McIlroy targets US/British Open double
The 140th British Open sees the oldest major return to Royal St George`s in the southeast of England next week with Rory McIlroy aiming to add the title to the US Open he won last month.
Sandwich: The 140th British Open sees the oldest major return to Royal St George`s in the southeast of England next week with Rory McIlroy aiming to add the title to the US Open he won last month.
If he succeeds he would be the first player to achieve that rare feat since Tiger Woods in 2000 when he won the US Open by 15 strokes at Pebble Beach and took the British Open by eight at St Andrews a month later.
Sadly, Woods will not be on hand to challenge golf`s new superstar as he continues to battle the serious leg injuries that have cast doubts on the rest of the 35-year-old`s career.
And with Phil Mickelson seldom a serious contender on links courses, the US threat looks distinctly threadbare with the world`s top three players - Englishmen Luke Donald and Lee Westwood and Martin Kaymer of Germany - all joining McIlroy atop the betting charts.
Both Donald and Westwood seek overdue first major wins and both have been in fine form of late, proof of which came at the Scottish Open this week.
Despite his frustrating failure to win one of the big four, Westwood has the best overall record of any player in the majors over the last three years and he believes that is down to his own planning and priority list.
"Certainly, the last three, four years I`ve tried to peak for the major championships and I`ve done that fairly successfully, he said.
"But it`s The Open Championship because it`s very `Open`. You get people that you don`t expect to win winning and you get the favourites winning.”
"That`s the great thing about the Open championship is there`s so many variables that come into effect.”
"The weather is a bigger variable than at most other tournaments because the tide changes and things like that.
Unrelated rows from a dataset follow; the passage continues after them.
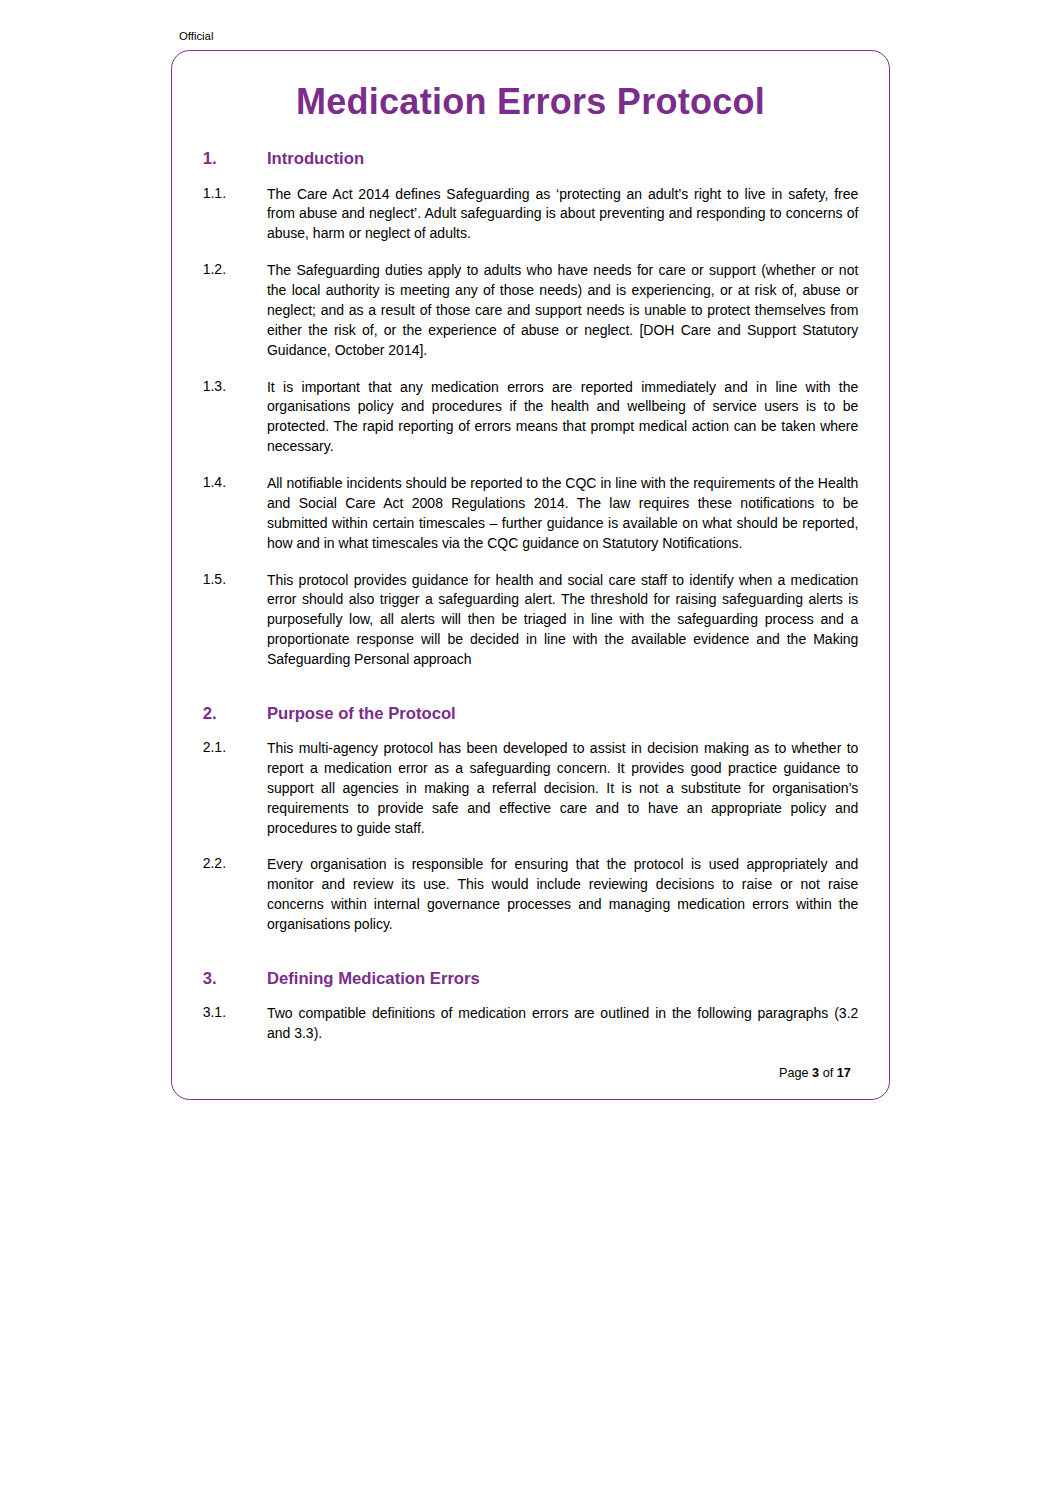Official
Medication Errors Protocol
1.
Introduction
1.1.
The Care Act 2014 defines Safeguarding as ‘protecting an adult’s right to live in safety, free from abuse and neglect’. Adult safeguarding is about preventing and responding to concerns of abuse, harm or neglect of adults.
1.2.
The Safeguarding duties apply to adults who have needs for care or support (whether or not the local authority is meeting any of those needs) and is experiencing, or at risk of, abuse or neglect; and as a result of those care and support needs is unable to protect themselves from either the risk of, or the experience of abuse or neglect. [DOH Care and Support Statutory Guidance, October 2014].
1.3.
It is important that any medication errors are reported immediately and in line with the organisations policy and procedures if the health and wellbeing of service users is to be protected. The rapid reporting of errors means that prompt medical action can be taken where necessary.
1.4.
All notifiable incidents should be reported to the CQC in line with the requirements of the Health and Social Care Act 2008 Regulations 2014. The law requires these notifications to be submitted within certain timescales – further guidance is available on what should be reported, how and in what timescales via the CQC guidance on Statutory Notifications.
1.5.
This protocol provides guidance for health and social care staff to identify when a medication error should also trigger a safeguarding alert. The threshold for raising safeguarding alerts is purposefully low, all alerts will then be triaged in line with the safeguarding process and a proportionate response will be decided in line with the available evidence and the Making Safeguarding Personal approach
2.
Purpose of the Protocol
2.1.
This multi-agency protocol has been developed to assist in decision making as to whether to report a medication error as a safeguarding concern. It provides good practice guidance to support all agencies in making a referral decision. It is not a substitute for organisation’s requirements to provide safe and effective care and to have an appropriate policy and procedures to guide staff.
2.2.
Every organisation is responsible for ensuring that the protocol is used appropriately and monitor and review its use. This would include reviewing decisions to raise or not raise concerns within internal governance processes and managing medication errors within the organisations policy.
3.
Defining Medication Errors
3.1.
Two compatible definitions of medication errors are outlined in the following paragraphs (3.2 and 3.3).
Page 3 of 17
But that`s part of the joys of an Open Championship."
Westwood has come desperately close at The Open with a runner-up spot behind Louis Oosthuizen of South Africa at St Andrew`s last year and a third place at Turnberry the previous year when he three-putted the last to miss out on a four-hole playoff with Tom Watson and eventual winner Stewart Cink.
Donald on the other hand has a dreadful record in the tournament with a tie for fifth at Turnberry his only top 10 finish in 10 previous campaigns, but he feels he is getting closer.
"My Open record has not been very good until the last couple of years," he admitted.
"I think the preparation I`ve been doing leading up to the Opens has really helped, and with a fifth two years ago and an 11th, I wasn`t really contending but certainly moving in the right direction and feeling more comfortable on links golf."
Also looking to figure in Kent is last year`s US Open champion and current world No.9, Graeme McDowell, who, like McIlroy, hails from Northern Ireland.
He believes that with the defence of his US crown now firmly behind him he can get on with the rest of his career which he hopes will bring him more major triumphs.
"My confidence is growing all the time," he said at Castle Stuart during the Scottish Open.
"When a task gets tougher and tougher, I feel like my game is ready for that and my preparation and my mental approach to the major championships is right there.”
"So I`ll have hopefully a lot of opportunities, hopefully 40, 50 goes at these majors before I`m 40 years old, and I feel like I can certainly win more of them."
Outside of the European contingent, the South African challenge looks strong with defending champion Oosthuizen, Masters winner Charl Schwartzel and 2002 champion Ernie Els all lining up, while Australian youngster Jason Day will attract the galleries having finished second in the year`s first two majors.
And then there will be Ben Curtis the American who stunningly won the last time Royal St George`s staged The Open in 2003 in what was his first appearance in a major tournament.
Curtis will once again be a rank outsider, but he will look to nourish his hopes from his memories of what he calls a "unique place", warning his fellow professionals not to underestimate the course.
"I think it is a very tough finishing course," he said.
"The last six, seven holes are very difficult and anything can happen. A lot of good and bad can happen."